‘Vampires’ jailed in Britain

LONDON (AP) — Two self-styled vampires who bombarded a vicar and his family with abusive phone calls, howled in the churchyard and pinned obscene pictures on the church notice board were jailed Friday.

Judge John Boggis sentenced Benjamin Lewis, 25, to 12 months in jail and Scott Bower, 26, to six months’ imprisonment for the religiously motivated harassment of Rev. Christopher Rowberry and his family between October and December last year.

Lewis’s 19-year-old girlfriend, Natalie Gibson, who took part in some of the abuse, was given a three-month jail term suspended for 12 months on condition of good behaviour.

All three, from Totton, southern England, denied the charges but were convicted by a jury last month.

The judge said Lewis was the ringleader and had been responsible for making obscene telephone calls to the vicar’s family which included “howling noises,” screeching sounds and mechanical laughing.

He also placed “truly disgusting” images on the notice boards of Totton’s church of St. Mary the Virgin, the judge said.

“This is a case of repeated victimization of a man who showed you tolerance and understanding, the effect of which was to drive a wedge of fear into his family. The distress of his wife was clear for all to see,” the judge told Lewis.

“I hope you are truly ashamed of what you did but it is clear from the pre-sentence reports that you are not.”

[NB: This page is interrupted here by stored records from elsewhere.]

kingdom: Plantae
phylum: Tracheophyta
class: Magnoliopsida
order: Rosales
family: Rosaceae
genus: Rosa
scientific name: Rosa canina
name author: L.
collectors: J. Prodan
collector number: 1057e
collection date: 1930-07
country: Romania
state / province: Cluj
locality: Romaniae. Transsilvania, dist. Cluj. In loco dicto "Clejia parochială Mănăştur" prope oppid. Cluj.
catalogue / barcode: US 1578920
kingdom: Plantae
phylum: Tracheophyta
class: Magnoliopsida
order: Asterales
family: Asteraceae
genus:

The court heard that Lewis had an “unshakable belief” that he was a vampire and was undergoing psychiatric treatment.

Boggis said Bower had been “manipulated by Lewis but I am sure you knew exactly what you were doing and appreciated the effects you had on your victims.”

The judge issued a restraining order preventing Lewis, Gibson and Bower from approaching anyone in the Rowberry family or entering the vicinity of the church and vicarage.